Battaglia di Lihon
Prima Guerra Mondiale – Offensiva dei Cento Giorni · Lihons, Somme, Francia
Riassunto
Due giorni dopo l'inizio dell'offensiva di Amiens, le forze francesi si impegnarono in aspri combattimenti per la riconquista di Lihons, un villaggio strategico sulla linea del crinale. I tedeschi, ben trincerati tra le rovine del villaggio e nei boschi circostanti, resistettero strenuamente agli attacchi. La battaglia fu segnata da violenti combattimenti corpo a corpo, in particolare intorno alle posizioni del castello di Lihons e del Bois de la Garenne. Dopo 36 ore di aspri combattimenti, le truppe francesi riuscirono a conquistare la località.
Contesto storico
Nell'ambito della svolta di Amiens, alla Terza Armata francese fu assegnato l'obiettivo di liberare le alture di Lihons per proteggere il fianco meridionale dell'avanzata alleata. Lihons, tenuto da elementi fortemente radicati dell'esercito tedesco, occupava un punto chiave consentendo il controllo di diverse rotte di rifornimento. L'attacco francese è avvenuto in continuità con lo slancio dato dall'8 agosto, in uno sforzo coordinato con i canadesi più a nord e gli australiani a ovest.
Tattiche
L'assalto iniziò con un'avanzata della fanteria supportata dall'artiglieria e dai carri armati leggeri Renault FT. Il progresso fu ostacolato dai campi minati e dai numerosi nidi di mitragliatrici nascosti nei boschi. Il Bois de la Garenne fu teatro di intensi combattimenti di logoramento, dove i francesi avanzarono metro dopo metro.

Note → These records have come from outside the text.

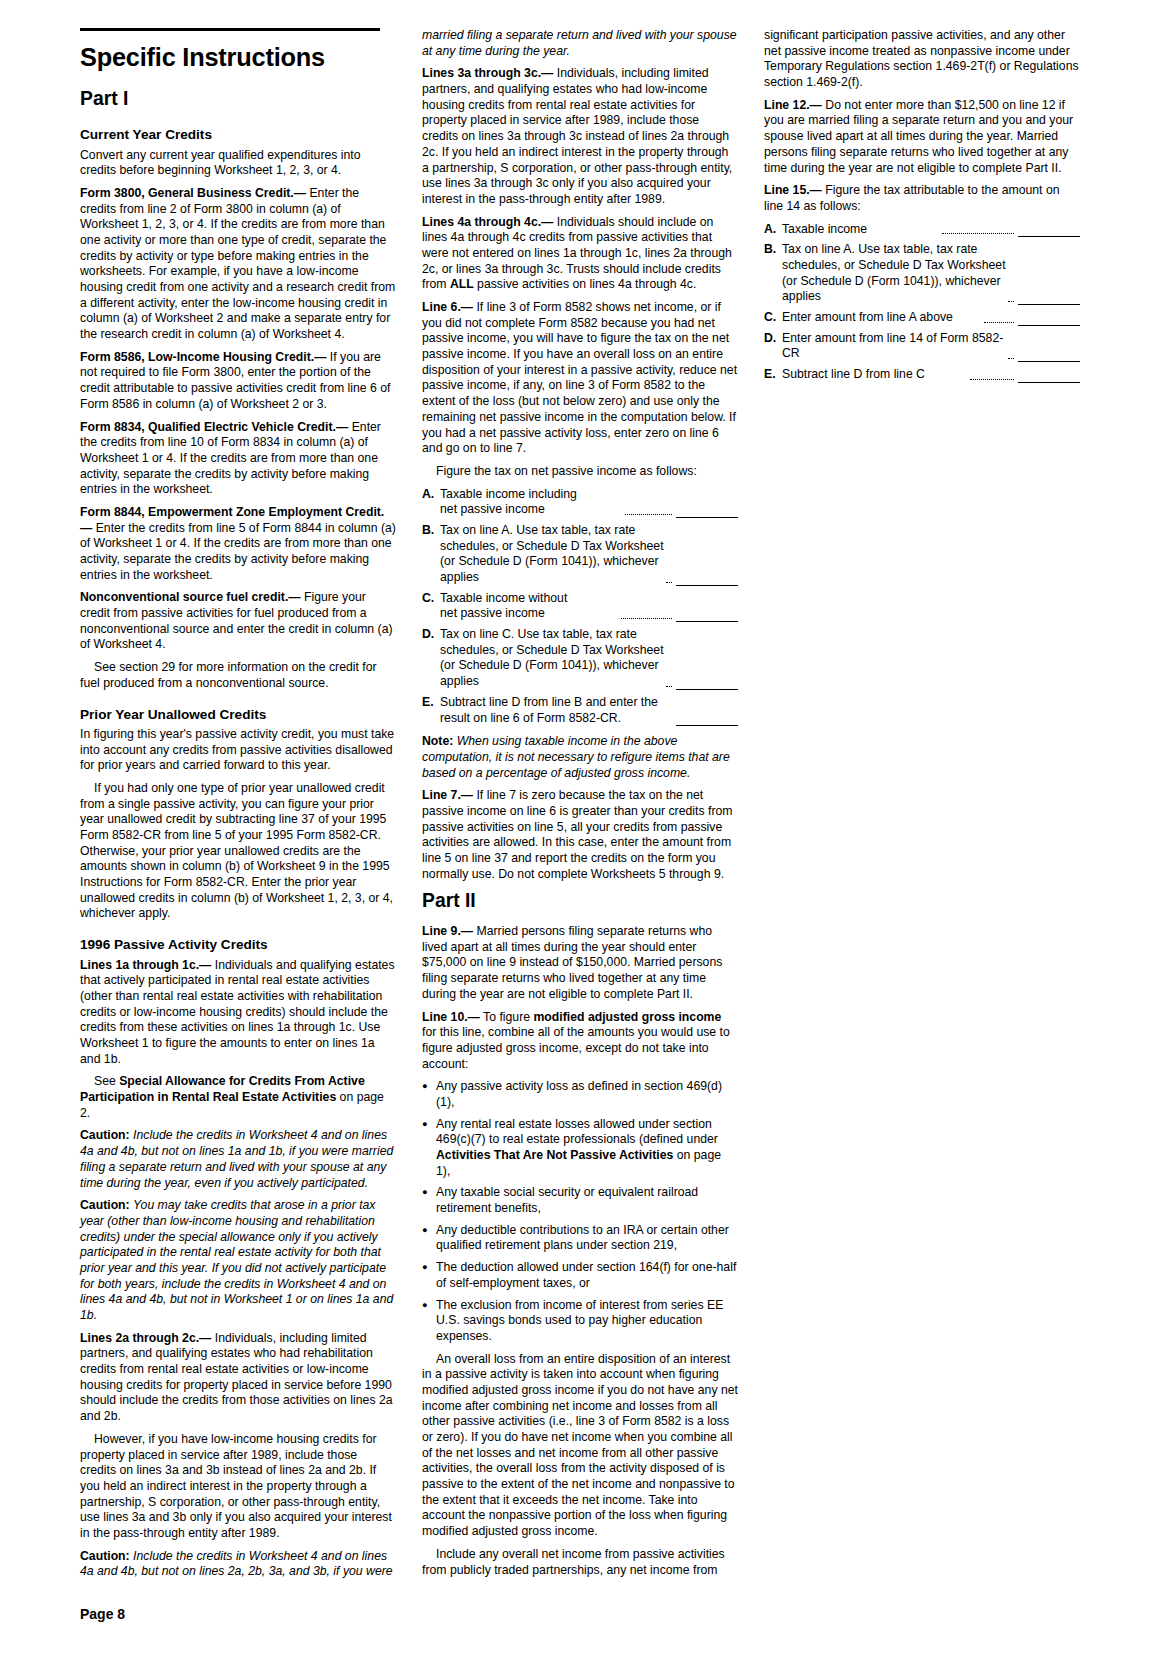Specific Instructions
Part I
Current Year Credits
Convert any current year qualified expenditures into credits before beginning Worksheet 1, 2, 3, or 4.
Form 3800, General Business Credit.— Enter the credits from line 2 of Form 3800 in column (a) of Worksheet 1, 2, 3, or 4. If the credits are from more than one activity or more than one type of credit, separate the credits by activity or type before making entries in the worksheets. For example, if you have a low-income housing credit from one activity and a research credit from a different activity, enter the low-income housing credit in column (a) of Worksheet 2 and make a separate entry for the research credit in column (a) of Worksheet 4.
Form 8586, Low-Income Housing Credit.— If you are not required to file Form 3800, enter the portion of the credit attributable to passive activities credit from line 6 of Form 8586 in column (a) of Worksheet 2 or 3.
Form 8834, Qualified Electric Vehicle Credit.— Enter the credits from line 10 of Form 8834 in column (a) of Worksheet 1 or 4. If the credits are from more than one activity, separate the credits by activity before making entries in the worksheet.
Form 8844, Empowerment Zone Employment Credit.— Enter the credits from line 5 of Form 8844 in column (a) of Worksheet 1 or 4. If the credits are from more than one activity, separate the credits by activity before making entries in the worksheet.
Nonconventional source fuel credit.— Figure your credit from passive activities for fuel produced from a nonconventional source and enter the credit in column (a) of Worksheet 4.
See section 29 for more information on the credit for fuel produced from a nonconventional source.
Prior Year Unallowed Credits
In figuring this year's passive activity credit, you must take into account any credits from passive activities disallowed for prior years and carried forward to this year.
If you had only one type of prior year unallowed credit from a single passive activity, you can figure your prior year unallowed credit by subtracting line 37 of your 1995 Form 8582-CR from line 5 of your 1995 Form 8582-CR. Otherwise, your prior year unallowed credits are the amounts shown in column (b) of Worksheet 9 in the 1995 Instructions for Form 8582-CR. Enter the prior year unallowed credits in column (b) of Worksheet 1, 2, 3, or 4, whichever apply.
1996 Passive Activity Credits
Lines 1a through 1c.— Individuals and qualifying estates that actively participated in rental real estate activities (other than rental real estate activities with rehabilitation credits or low-income housing credits) should include the credits from these activities on lines 1a through 1c. Use Worksheet 1 to figure the amounts to enter on lines 1a and 1b.
See Special Allowance for Credits From Active Participation in Rental Real Estate Activities on page 2.
Caution: Include the credits in Worksheet 4 and on lines 4a and 4b, but not on lines 1a and 1b, if you were married filing a separate return and lived with your spouse at any time during the year, even if you actively participated.
Caution: You may take credits that arose in a prior tax year (other than low-income housing and rehabilitation credits) under the special allowance only if you actively participated in the rental real estate activity for both that prior year and this year. If you did not actively participate for both years, include the credits in Worksheet 4 and on lines 4a and 4b, but not in Worksheet 1 or on lines 1a and 1b.
Lines 2a through 2c.— Individuals, including limited partners, and qualifying estates who had rehabilitation credits from rental real estate activities or low-income housing credits for property placed in service before 1990 should include the credits from those activities on lines 2a and 2b.
However, if you have low-income housing credits for property placed in service after 1989, include those credits on lines 3a and 3b instead of lines 2a and 2b. If you held an indirect interest in the property through a partnership, S corporation, or other pass-through entity, use lines 3a and 3b only if you also acquired your interest in the pass-through entity after 1989.
Caution: Include the credits in Worksheet 4 and on lines 4a and 4b, but not on lines 2a, 2b, 3a, and 3b, if you were married filing a separate return and lived with your spouse at any time during the year.
Lines 3a through 3c.— Individuals, including limited partners, and qualifying estates who had low-income housing credits from rental real estate activities for property placed in service after 1989, include those credits on lines 3a through 3c instead of lines 2a through 2c. If you held an indirect interest in the property through a partnership, S corporation, or other pass-through entity, use lines 3a through 3c only if you also acquired your interest in the pass-through entity after 1989.
Lines 4a through 4c.— Individuals should include on lines 4a through 4c credits from passive activities that were not entered on lines 1a through 1c, lines 2a through 2c, or lines 3a through 3c. Trusts should include credits from ALL passive activities on lines 4a through 4c.
Line 6.— If line 3 of Form 8582 shows net income, or if you did not complete Form 8582 because you had net passive income, you will have to figure the tax on the net passive income. If you have an overall loss on an entire disposition of your interest in a passive activity, reduce net passive income, if any, on line 3 of Form 8582 to the extent of the loss (but not below zero) and use only the remaining net passive income in the computation below. If you had a net passive activity loss, enter zero on line 6 and go on to line 7.
Figure the tax on net passive income as follows:
A. Taxable income including
net passive income
B. Tax on line A. Use tax table, tax rate schedules, or Schedule D Tax Worksheet (or Schedule D (Form 1041)), whichever applies
C. Taxable income without
net passive income
D. Tax on line C. Use tax table, tax rate schedules, or Schedule D Tax Worksheet (or Schedule D (Form 1041)), whichever applies
E. Subtract line D from line B and enter the result on line 6 of Form 8582-CR.
Note: When using taxable income in the above computation, it is not necessary to refigure items that are based on a percentage of adjusted gross income.
Line 7.— If line 7 is zero because the tax on the net passive income on line 6 is greater than your credits from passive activities on line 5, all your credits from passive activities are allowed. In this case, enter the amount from line 5 on line 37 and report the credits on the form you normally use. Do not complete Worksheets 5 through 9.
Part II
Line 9.— Married persons filing separate returns who lived apart at all times during the year should enter $75,000 on line 9 instead of $150,000. Married persons filing separate returns who lived together at any time during the year are not eligible to complete Part II.
Line 10.— To figure modified adjusted gross income for this line, combine all of the amounts you would use to figure adjusted gross income, except do not take into account:
Any passive activity loss as defined in section 469(d)(1),
Any rental real estate losses allowed under section 469(c)(7) to real estate professionals (defined under Activities That Are Not Passive Activities on page 1),
Any taxable social security or equivalent railroad retirement benefits,
Any deductible contributions to an IRA or certain other qualified retirement plans under section 219,
The deduction allowed under section 164(f) for one-half of self-employment taxes, or
The exclusion from income of interest from series EE U.S. savings bonds used to pay higher education expenses.
An overall loss from an entire disposition of an interest in a passive activity is taken into account when figuring modified adjusted gross income if you do not have any net income after combining net income and losses from all other passive activities (i.e., line 3 of Form 8582 is a loss or zero). If you do have net income when you combine all of the net losses and net income from all other passive activities, the overall loss from the activity disposed of is passive to the extent of the net income and nonpassive to the extent that it exceeds the net income. Take into account the nonpassive portion of the loss when figuring modified adjusted gross income.
Include any overall net income from passive activities from publicly traded partnerships, any net income from significant participation passive activities, and any other net passive income treated as nonpassive income under Temporary Regulations section 1.469-2T(f) or Regulations section 1.469-2(f).
Line 12.— Do not enter more than $12,500 on line 12 if you are married filing a separate return and you and your spouse lived apart at all times during the year. Married persons filing separate returns who lived together at any time during the year are not eligible to complete Part II.
Line 15.— Figure the tax attributable to the amount on line 14 as follows:
A. Taxable income
B. Tax on line A. Use tax table, tax rate schedules, or Schedule D Tax Worksheet (or Schedule D (Form 1041)), whichever applies
C. Enter amount from line A above
D. Enter amount from line 14 of Form 8582-CR
E. Subtract line D from line C
Page 8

La mattina dell'11 agosto, un assalto generale al villaggio, preceduto da un intenso bombardamento, permise la cattura delle rovine del castello e la capitolazione delle ultime sacche di resistenza tedesca. I combattimenti sono continuati fino alla fine della giornata per ripulire i dintorni.
Conseguenze
La cattura di Lihons consolidò l'avanzata francese sul fianco meridionale dello sfondamento di Amiens e assicurò le linee di comunicazione verso Chaulnes. Questo successo indebolì ulteriormente il morale tedesco e disorganizzò il loro ritiro. Ciò aprì la strada alla continuazione dei combattimenti verso est, in direzione di Roye e Noyon. È anche un esempio dell’efficacia dei metodi tattici alleati messi in atto dal 1917 (infiltrazione, carri armati, coordinamento delle armi combinate).